1. In a system with P terms, it should be possible to identify by analysis (with computer assistance and graphic output) configurations of the P terms (linked by Q relationships), selected in order of their degree of symmetry for a given value of P. Constraints on the maximum and minimum value of Q in each case could also be partially determined in terms of symmetry requirements. Tables of such configurations, without considering symmetry, have been produced by Frank Harary ( 124). The less symmetrical structures, for a given P value, should then prove to be those of less probable value in the representation of the central concept -- although possibly of more value in representing an aspect of it. And indeed the "traditional" diagrams are those which are likely to be prominent in the results - although valuable new ones may well be discovered by this procedure.

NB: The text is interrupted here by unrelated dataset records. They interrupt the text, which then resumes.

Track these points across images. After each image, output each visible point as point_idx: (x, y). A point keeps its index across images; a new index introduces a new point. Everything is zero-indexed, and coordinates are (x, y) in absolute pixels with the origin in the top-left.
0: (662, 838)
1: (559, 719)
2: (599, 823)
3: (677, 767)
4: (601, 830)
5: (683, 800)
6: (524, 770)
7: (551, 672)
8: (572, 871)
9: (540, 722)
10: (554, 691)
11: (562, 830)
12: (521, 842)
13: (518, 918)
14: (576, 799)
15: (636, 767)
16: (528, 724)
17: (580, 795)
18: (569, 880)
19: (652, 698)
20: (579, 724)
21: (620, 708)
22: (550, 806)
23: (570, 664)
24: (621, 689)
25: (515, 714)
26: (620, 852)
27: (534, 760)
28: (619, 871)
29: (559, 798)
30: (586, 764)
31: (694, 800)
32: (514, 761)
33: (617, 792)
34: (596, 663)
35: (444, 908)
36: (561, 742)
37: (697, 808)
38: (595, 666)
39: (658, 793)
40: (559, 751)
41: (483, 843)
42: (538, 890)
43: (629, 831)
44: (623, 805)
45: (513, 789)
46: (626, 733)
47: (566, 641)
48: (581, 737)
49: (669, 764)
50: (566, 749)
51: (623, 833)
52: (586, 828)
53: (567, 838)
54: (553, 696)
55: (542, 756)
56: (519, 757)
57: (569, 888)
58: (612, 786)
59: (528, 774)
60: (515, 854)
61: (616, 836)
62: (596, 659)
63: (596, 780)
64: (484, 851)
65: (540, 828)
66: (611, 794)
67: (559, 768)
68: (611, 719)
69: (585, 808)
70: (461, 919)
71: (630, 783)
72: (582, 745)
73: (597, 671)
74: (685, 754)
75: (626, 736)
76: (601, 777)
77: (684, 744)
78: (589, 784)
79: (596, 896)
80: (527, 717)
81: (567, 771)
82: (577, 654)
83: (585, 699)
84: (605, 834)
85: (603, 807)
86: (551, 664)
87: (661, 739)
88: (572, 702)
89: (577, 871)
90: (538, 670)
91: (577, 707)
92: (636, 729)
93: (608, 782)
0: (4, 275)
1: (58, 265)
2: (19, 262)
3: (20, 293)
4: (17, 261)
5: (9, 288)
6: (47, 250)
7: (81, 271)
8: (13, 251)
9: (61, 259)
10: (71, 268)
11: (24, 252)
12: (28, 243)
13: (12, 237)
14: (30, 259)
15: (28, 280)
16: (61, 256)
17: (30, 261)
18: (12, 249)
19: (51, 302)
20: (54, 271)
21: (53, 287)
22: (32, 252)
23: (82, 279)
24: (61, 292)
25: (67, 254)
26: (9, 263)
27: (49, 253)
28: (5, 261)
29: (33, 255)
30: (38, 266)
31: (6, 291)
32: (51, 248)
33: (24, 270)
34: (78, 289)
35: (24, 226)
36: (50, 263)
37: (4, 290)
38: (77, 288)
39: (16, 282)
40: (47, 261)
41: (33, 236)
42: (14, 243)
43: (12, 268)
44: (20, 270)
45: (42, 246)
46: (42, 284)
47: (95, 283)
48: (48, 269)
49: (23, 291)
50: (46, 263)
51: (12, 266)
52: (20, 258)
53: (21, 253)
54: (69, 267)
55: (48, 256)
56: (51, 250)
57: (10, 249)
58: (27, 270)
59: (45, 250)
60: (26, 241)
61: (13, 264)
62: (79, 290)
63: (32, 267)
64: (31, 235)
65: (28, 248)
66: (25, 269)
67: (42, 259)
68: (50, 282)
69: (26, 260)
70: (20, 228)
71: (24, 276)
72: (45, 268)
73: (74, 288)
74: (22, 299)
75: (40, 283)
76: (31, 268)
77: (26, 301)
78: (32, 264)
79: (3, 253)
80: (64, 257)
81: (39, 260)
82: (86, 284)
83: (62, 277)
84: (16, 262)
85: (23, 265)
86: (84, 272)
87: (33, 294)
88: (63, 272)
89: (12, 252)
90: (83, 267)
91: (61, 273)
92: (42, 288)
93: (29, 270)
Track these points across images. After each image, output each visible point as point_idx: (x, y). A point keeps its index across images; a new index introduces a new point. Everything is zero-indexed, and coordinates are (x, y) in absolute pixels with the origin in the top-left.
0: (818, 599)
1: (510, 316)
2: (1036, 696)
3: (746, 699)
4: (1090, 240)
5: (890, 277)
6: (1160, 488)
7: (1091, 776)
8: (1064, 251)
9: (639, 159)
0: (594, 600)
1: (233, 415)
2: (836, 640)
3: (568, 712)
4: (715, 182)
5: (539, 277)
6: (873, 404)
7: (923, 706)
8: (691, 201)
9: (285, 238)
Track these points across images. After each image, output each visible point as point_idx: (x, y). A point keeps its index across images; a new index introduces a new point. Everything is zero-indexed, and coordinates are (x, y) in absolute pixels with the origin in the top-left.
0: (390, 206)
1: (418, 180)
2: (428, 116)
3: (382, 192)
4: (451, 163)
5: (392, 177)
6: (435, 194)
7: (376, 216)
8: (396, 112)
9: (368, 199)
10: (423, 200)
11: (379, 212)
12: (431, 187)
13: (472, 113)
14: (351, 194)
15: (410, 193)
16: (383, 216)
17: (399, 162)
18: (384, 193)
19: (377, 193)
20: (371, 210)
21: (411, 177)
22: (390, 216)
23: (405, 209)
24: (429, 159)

2. The same procedure may now be applied for the representation of P-term systems in 3 dimensions. Here the symmetry constraints are more severe. This procedure should preferentially select the regular and semi-regular polyhedra (when P is even) or less well-known structures (when P is odd) (22), (23), (125).

3. The procedure may be made more powerful if, for a given P-term system the structure selected is based upon P equal to:

• either number of edges of the structure
• or number of sides of the structure
• or number of vertexes of the structure (as above)
• or number of axes of symmetry.

For, in terms of representation, it may be as meaningful to associate an aspect of the P-term system with any such numerable features. The emphasis is on ordering structures in terms of probable iconicity, with the expectation that families of decreasing iconicity will be distinguished by the procedure for a given value of P. Such families may be more valuable for representing aspects of the central concept, although the highly asymmetric structures in any family probably reflect the various forms of pre-comprehension, mix-comprehension or non-comprehension of the concept. Information gaps of this kind in education have been modelled in graph theory terms (126 129) [83]

4. A variation on the procedure in 2 dimensions is to allow each term to be represented:

• by, the same simple shape (circle, square, etc) and to select syrntnetric configurations in which the relationships are represented either by the points of contact between shapes or from implicit symmetry features (see (22), (30), and (36) on net diagrams for example).
• or by different simple shapes, each characterising a different aspect.

This procedure should select out many well-known symbols (130).

5. Again this variation may be applied in 3 dimensions using simple solids instead of flat shapes. As mentioned earlier the possible configurations are then governed by well-known packing constraints (22), (23).